Hard No Matter What You Do

Im 26 years old i have two children that are beautiful and most of all healthy. Last year feb16 2008 i had a abortion. i found out in the end of my 4th month my baby(girl) had spinal bifida. I was in shock. I had wanted more children but my husband didnt because i get so sick with my births. So the doctor said hun this is bad even for this kind of disability she has it 75% of her back and she has fluid on her brain its not allowing it to grow right. When you have her you will not be able to give birth the way you want you will have to get a c-section and then the baby with go to surgery. After that she has less then a 25% of chance of making it.

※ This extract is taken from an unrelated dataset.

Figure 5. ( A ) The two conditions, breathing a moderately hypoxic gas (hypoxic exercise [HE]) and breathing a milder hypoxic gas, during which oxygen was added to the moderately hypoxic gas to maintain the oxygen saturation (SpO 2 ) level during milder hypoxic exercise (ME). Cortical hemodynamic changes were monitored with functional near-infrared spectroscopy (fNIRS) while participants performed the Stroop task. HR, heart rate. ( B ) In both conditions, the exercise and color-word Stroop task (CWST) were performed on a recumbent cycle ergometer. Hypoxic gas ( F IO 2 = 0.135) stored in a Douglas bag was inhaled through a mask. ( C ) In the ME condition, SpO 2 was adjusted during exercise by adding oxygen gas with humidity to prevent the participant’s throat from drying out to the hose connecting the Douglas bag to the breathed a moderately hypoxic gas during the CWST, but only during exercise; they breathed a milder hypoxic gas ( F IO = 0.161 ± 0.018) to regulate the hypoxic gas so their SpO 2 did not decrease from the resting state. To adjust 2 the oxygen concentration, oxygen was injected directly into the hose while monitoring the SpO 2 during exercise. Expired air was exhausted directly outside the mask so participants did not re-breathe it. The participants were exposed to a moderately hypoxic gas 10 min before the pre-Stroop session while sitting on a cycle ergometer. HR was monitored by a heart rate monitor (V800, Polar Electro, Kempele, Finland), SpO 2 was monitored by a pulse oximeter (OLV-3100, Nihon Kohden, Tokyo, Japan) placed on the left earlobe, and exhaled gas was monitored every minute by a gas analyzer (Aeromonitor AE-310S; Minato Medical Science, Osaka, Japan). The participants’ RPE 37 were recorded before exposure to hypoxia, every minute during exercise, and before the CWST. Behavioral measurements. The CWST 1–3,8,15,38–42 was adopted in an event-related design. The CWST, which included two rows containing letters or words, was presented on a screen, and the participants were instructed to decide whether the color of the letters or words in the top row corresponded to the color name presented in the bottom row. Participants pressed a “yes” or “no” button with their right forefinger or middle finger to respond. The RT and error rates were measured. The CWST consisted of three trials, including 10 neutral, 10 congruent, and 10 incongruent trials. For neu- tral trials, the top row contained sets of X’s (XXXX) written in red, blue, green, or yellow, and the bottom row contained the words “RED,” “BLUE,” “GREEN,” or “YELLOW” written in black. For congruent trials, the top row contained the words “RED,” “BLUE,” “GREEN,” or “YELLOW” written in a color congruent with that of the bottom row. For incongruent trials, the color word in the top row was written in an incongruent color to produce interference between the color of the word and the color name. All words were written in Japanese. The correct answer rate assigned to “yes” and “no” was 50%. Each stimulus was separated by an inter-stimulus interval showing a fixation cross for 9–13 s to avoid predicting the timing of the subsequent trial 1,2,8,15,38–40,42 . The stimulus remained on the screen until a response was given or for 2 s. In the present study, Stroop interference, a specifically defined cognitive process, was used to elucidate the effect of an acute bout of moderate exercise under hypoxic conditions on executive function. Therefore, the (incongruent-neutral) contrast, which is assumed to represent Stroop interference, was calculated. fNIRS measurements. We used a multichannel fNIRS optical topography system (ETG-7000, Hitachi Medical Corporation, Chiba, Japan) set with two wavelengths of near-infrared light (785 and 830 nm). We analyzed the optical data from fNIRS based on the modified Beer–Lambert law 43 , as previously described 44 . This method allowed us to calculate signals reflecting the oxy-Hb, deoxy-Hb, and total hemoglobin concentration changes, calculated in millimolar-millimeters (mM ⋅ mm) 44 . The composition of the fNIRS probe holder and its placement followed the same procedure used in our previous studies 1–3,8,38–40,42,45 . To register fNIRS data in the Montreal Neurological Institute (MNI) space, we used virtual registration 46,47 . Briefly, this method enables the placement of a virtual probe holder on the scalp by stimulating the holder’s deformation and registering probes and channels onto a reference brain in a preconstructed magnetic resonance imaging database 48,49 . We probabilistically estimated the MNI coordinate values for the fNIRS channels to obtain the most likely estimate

Because its so bad she will never go to the bathroom by herself and she most likely will have brain damage that will make her unable to ever have a life that is normal. Okay so right now i cant even look at him i cant even breath my whole world has gone away. So every week i go to the doctors and every week it gets worse. I call my husband thats in iraq and he comes home. I have the abortion. I had it because i felt that she wouldnt have a life. The abortion took all day they were really rude and didnt care about anything. And when i woke up i started crying they called me a baby and told me to get up and go. I was so mad. i was naked in front of five people bleeding all over the place. Scared and sad. If i ever get to have another chance to have another baby and if something like this happens again i will never have a abortion again. It leaves you will a empty feeling that hunts me everyday. I will never get over this. I feel like im cursed.